• _TEXT PROVIDED_:
• • • • •
TracyAligDowling wrote:
The best diet I know is not really a diet -- it is an eating plan called DASH -- that was developed by the National Institutes of Health to lower blood pressure. It has the happy side effects of also lowering cholesterol, sating hunger and being easy to follow and very healthy -- lots of fruit, lots of veggies, whole grains, dairy products with minimal sweets, fats and limited animal protein. I recommend it to everyone -- I follow it most of the time (occasional slips during the high eating season between Thanksgiving and Christmas).
gentle_levon wrote:
Hey, it's very simple and as ancient as the hills. My hero Jack LaLanne says it best.
If God made it, eat it; if man made it, don't eat it.
If it tastes extra-ordinarily sweet, spit it out.
Of course Jack is referring to heated, treated, beated, refined processed foods.
Don't live to eat, eat to live.
kmltig wrote:
I have tried so many diets that my kids started to give them nicknames. By last September, when I topped out at 216 and my dog chewed a hole in the one pair of pants I could fit into, I was truly desperate. Then I managed an approach of feast and famine that I call the Set-Point-Lowering Diet. I told my 14-year-old, who has joined me in this diet, that it's the easiest diet I have ever followed. She said, "No, Mom, the Peanut Cluster Diet was." Well, with that diet, I gained 10 pounds. With this one, I've lost 15, and I think I'll continue to lose because it is so easy.
• • • • •
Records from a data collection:
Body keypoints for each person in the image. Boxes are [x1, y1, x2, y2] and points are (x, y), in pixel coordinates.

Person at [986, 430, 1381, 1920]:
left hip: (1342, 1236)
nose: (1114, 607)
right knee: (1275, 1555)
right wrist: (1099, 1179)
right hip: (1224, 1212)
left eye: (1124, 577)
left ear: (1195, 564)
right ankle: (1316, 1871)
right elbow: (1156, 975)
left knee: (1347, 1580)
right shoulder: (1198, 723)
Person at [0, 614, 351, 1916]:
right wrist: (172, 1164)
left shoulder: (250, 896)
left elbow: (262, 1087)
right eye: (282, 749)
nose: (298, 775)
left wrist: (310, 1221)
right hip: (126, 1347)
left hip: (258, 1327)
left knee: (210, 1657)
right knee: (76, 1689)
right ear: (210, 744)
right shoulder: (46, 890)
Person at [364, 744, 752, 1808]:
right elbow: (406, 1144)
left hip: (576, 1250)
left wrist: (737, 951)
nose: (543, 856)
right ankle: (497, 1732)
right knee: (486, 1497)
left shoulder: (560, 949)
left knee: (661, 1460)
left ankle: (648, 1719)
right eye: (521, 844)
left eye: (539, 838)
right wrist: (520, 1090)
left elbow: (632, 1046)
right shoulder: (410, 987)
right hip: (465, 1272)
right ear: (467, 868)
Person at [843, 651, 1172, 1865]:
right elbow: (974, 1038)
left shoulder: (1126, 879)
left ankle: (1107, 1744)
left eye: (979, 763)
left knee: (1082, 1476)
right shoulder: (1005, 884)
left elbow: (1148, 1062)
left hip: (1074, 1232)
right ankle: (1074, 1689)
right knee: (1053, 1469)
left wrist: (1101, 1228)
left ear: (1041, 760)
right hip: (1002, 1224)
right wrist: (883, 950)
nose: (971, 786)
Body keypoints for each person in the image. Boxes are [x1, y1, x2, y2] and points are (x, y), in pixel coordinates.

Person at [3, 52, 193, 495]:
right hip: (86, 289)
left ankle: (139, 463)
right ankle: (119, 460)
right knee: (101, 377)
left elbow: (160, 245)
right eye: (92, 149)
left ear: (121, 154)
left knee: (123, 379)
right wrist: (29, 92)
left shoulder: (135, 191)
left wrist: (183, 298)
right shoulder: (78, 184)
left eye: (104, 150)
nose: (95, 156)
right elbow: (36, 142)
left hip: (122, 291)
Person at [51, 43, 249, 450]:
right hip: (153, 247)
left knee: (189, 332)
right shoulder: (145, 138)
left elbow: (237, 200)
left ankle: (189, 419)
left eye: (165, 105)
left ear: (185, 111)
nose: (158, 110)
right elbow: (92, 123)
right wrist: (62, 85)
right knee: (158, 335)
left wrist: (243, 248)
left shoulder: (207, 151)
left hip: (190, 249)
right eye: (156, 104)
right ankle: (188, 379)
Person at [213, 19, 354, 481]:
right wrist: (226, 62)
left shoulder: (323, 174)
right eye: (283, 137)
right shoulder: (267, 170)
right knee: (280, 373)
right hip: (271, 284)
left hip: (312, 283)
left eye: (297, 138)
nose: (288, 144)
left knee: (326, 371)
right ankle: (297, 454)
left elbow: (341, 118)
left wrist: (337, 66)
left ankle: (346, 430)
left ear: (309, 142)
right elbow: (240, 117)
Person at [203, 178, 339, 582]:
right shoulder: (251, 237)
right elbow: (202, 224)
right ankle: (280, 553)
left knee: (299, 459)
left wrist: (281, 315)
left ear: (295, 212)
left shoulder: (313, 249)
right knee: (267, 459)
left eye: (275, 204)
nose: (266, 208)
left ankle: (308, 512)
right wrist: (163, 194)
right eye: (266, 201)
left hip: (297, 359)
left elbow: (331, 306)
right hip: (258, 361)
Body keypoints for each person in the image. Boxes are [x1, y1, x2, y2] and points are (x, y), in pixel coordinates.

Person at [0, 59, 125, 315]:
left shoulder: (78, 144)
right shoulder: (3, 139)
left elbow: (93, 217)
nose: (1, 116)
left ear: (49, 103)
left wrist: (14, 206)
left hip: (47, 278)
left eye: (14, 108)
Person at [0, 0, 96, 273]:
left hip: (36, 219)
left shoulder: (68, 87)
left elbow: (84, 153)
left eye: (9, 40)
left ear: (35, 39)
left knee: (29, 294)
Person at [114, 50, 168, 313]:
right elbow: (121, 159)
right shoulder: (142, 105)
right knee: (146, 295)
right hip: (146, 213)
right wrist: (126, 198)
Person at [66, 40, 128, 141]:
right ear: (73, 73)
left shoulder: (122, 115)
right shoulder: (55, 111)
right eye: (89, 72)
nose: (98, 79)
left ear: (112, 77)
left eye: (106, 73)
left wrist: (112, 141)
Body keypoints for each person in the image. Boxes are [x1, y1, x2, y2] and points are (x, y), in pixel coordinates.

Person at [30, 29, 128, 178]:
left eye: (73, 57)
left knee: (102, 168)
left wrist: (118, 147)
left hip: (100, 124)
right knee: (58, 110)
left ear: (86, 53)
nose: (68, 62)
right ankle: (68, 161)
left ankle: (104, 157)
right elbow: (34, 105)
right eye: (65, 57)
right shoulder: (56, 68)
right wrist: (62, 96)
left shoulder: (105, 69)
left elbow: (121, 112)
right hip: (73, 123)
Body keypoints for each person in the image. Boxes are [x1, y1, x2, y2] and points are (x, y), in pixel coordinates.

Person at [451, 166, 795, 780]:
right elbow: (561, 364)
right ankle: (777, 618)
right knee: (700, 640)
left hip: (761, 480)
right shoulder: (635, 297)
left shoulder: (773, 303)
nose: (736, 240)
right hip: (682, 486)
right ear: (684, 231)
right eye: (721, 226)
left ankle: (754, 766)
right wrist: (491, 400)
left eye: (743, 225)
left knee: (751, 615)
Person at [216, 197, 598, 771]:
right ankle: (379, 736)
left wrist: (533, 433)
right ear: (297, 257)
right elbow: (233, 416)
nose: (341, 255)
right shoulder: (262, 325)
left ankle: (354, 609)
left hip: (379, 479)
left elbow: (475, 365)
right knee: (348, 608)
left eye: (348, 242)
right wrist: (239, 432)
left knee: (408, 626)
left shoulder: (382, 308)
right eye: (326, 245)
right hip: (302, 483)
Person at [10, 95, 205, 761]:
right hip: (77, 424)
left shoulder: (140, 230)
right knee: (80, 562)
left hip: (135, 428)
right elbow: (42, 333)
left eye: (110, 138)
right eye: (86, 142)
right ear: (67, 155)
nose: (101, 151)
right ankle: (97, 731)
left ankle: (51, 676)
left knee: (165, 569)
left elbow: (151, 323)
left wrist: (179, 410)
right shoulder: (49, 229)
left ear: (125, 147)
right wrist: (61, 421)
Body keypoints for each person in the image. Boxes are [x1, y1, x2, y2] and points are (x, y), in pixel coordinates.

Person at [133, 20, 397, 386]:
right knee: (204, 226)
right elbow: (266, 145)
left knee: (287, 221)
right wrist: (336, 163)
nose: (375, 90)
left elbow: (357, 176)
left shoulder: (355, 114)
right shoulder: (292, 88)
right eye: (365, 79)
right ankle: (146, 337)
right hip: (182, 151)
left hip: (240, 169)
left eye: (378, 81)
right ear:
• • • • •
• _DESCRIPTION OF THE TASK_:
Rewrite the diet comments starting at "If it tastes" and ending at "is so easy.", putting "Cookie Dough Diet" in place of "Peanut Cluster Diet".

• _WRITTEN ANSWER_:
If it tastes extra-ordinarily sweet, spit it out.
Of course Jack is referring to heated, treated, beated, refined processed foods.
Don't live to eat, eat to live.
kmltig wrote:
I have tried so many diets that my kids started to give them nicknames. By last September, when I topped out at 216 and my dog chewed a hole in the one pair of pants I could fit into, I was truly desperate. Then I managed an approach of feast and famine that I call the Set-Point-Lowering Diet. I told my 14-year-old, who has joined me in this diet, that it's the easiest diet I have ever followed. She said, "No, Mom, the Cookie Dough Diet was." Well, with that diet, I gained 10 pounds. With this one, I've lost 15, and I think I'll continue to lose because it is so easy.